Collected data entries:
--

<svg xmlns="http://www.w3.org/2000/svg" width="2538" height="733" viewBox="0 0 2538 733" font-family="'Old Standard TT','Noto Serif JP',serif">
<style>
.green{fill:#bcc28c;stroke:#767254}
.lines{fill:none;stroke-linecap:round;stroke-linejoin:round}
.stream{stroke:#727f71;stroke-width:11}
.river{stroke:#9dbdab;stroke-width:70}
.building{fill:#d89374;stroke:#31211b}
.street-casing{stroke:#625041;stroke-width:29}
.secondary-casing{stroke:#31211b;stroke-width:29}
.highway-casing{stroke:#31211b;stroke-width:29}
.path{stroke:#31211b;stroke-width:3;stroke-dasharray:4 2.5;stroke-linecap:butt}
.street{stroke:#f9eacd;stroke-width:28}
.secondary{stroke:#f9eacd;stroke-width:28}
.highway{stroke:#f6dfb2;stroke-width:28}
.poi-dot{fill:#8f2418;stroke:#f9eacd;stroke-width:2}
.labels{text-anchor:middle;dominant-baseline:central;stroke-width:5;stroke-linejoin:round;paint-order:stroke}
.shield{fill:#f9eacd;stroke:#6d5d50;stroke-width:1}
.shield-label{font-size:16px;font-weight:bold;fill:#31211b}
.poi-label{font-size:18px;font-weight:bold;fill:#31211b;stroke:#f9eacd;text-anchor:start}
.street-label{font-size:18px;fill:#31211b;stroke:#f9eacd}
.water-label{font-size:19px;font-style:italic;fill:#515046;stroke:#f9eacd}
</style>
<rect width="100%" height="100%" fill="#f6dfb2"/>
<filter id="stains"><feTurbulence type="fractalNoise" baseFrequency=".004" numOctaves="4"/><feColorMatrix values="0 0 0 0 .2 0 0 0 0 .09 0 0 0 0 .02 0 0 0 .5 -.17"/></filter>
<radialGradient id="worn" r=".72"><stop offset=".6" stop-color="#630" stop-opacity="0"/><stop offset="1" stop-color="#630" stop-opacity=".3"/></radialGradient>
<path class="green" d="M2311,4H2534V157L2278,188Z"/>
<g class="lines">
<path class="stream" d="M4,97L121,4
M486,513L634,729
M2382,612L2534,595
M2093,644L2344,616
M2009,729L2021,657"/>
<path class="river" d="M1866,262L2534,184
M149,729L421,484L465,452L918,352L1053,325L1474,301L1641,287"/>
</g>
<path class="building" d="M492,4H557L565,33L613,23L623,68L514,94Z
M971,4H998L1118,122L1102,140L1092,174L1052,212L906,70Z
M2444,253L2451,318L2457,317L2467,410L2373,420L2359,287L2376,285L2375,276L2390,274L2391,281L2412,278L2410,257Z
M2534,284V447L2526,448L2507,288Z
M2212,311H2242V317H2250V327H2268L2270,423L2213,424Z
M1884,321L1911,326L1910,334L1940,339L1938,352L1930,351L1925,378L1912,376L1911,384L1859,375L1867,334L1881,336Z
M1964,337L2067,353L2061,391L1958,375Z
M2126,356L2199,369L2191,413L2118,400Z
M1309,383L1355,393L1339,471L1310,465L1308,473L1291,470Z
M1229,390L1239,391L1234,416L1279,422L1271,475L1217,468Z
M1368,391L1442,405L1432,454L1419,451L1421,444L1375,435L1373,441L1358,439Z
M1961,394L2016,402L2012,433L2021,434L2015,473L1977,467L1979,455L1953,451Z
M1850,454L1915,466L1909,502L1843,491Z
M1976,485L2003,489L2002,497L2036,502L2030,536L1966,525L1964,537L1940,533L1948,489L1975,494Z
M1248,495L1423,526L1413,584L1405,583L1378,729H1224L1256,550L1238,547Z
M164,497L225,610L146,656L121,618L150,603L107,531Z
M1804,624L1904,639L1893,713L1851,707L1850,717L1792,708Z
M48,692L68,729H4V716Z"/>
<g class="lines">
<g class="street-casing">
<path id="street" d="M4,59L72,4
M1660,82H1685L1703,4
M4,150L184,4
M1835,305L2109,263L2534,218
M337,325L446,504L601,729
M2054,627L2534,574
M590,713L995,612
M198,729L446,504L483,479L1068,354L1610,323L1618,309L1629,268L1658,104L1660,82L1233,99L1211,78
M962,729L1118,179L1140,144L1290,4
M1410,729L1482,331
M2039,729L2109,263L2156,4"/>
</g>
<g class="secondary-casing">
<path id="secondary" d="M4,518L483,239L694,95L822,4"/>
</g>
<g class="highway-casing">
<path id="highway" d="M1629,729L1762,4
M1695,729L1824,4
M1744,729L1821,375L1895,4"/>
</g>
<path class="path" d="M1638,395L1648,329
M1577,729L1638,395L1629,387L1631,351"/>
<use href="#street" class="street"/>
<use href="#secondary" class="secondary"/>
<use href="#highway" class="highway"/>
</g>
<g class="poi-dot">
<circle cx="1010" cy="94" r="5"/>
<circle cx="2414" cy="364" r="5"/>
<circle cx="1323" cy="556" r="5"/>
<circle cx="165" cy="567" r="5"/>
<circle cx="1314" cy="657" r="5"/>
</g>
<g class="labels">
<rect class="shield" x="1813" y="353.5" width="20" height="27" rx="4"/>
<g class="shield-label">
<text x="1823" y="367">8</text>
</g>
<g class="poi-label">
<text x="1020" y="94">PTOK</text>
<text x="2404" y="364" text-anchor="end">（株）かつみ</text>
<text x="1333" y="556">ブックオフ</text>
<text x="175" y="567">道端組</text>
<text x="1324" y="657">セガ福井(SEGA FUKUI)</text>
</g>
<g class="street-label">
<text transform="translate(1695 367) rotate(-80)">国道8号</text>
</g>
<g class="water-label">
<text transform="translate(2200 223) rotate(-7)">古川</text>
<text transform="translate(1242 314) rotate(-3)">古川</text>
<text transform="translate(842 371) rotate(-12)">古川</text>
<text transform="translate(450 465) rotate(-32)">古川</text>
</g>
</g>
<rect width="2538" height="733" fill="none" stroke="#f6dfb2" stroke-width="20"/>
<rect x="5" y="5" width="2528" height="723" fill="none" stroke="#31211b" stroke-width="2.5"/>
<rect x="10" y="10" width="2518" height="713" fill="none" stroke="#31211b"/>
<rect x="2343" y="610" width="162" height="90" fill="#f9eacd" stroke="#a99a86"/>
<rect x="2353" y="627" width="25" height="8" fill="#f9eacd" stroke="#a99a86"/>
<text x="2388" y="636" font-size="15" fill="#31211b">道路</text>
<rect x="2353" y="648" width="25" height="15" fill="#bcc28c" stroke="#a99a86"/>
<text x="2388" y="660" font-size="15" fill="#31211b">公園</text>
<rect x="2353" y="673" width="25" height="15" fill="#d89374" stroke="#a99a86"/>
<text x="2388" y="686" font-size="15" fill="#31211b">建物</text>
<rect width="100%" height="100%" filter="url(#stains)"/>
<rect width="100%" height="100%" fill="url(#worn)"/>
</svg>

--

- [ACTIVITY]: From the records, copy out each line that includes the string "river".

- [TASK RESULT]:
.river{stroke:#9dbdab;stroke-width:70}
<path class="river" d="M1866,262L2534,184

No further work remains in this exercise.